The TV spot can be viewed here.
Wyatt said the district spends about $300,000 per advertising campaign.
The campaign includes TV and radio spots, billboards, print and digital ads, such as social media posts, audio and streaming ads. These also include Spanish versions.
District 4 Trustee Lorraine Pulido said in an interview Jan. 27, “I like the messaging. I think it resonates with our community, both English-speaking community and our Spanish-speaking community.”
She said the emphasis placed on digital ads helps stay in touch with the times during the pandemic.
During the board meeting, Pulido suggested Wyatt include local print publications.
“I requested that they consider looking into the Southside Reporter and the Northeast Herald,” Pulido said. “Those are two very popular community publications here in San Antonio that were not part of their ad buys.”
Pulido also recommended Wyatt include analytics reports on the campaign for future board meetings to keep track of response, measuring the returns for the investments made.

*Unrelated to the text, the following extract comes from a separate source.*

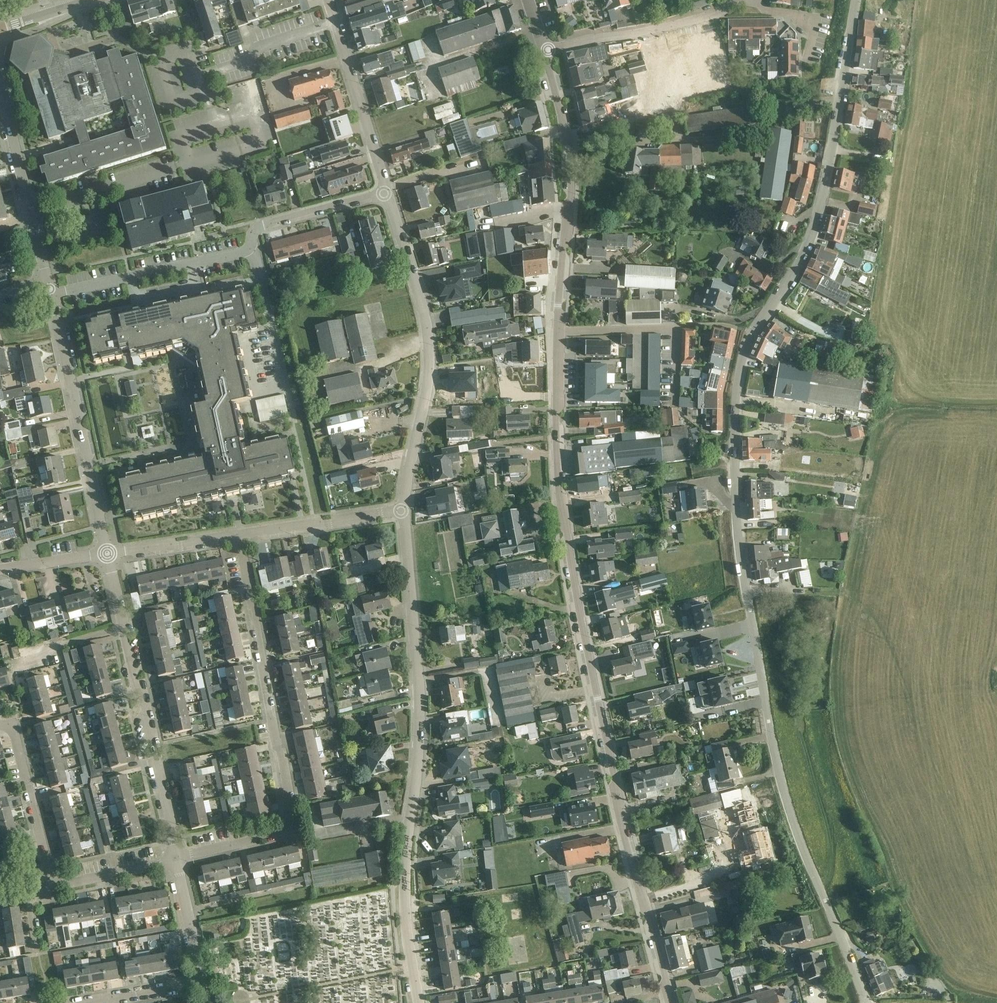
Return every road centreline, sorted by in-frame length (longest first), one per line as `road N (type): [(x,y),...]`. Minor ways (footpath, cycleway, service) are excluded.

That way, the board can include these numbers in future semesters to create a strategy for funding that accommodates campaigns.
“But I also asked that we identify another way to also measure success,” Pulido said. “Is there a way to see if there’s a correlation between this campaign and enrollment?”
That would mean paying attention to enrollment spikes and visits to the district’s website, she added.
Wyatt told Pulido that the media quarterly report will be given to the board in February, which will include analytics and the final cost of the campaign.
Pulido said that the quick transition from in-person to remote learning, which has remained since March, has been one of the factors that led to the retention of students.
The absence of employee layoffs is another point of pride for the board, Pulido added.
“A lot of credit goes to our students, too, because it’s been an adjusting period for them as well,” she said. “We’re going to continue to ensure that we provide all the resources to our students.”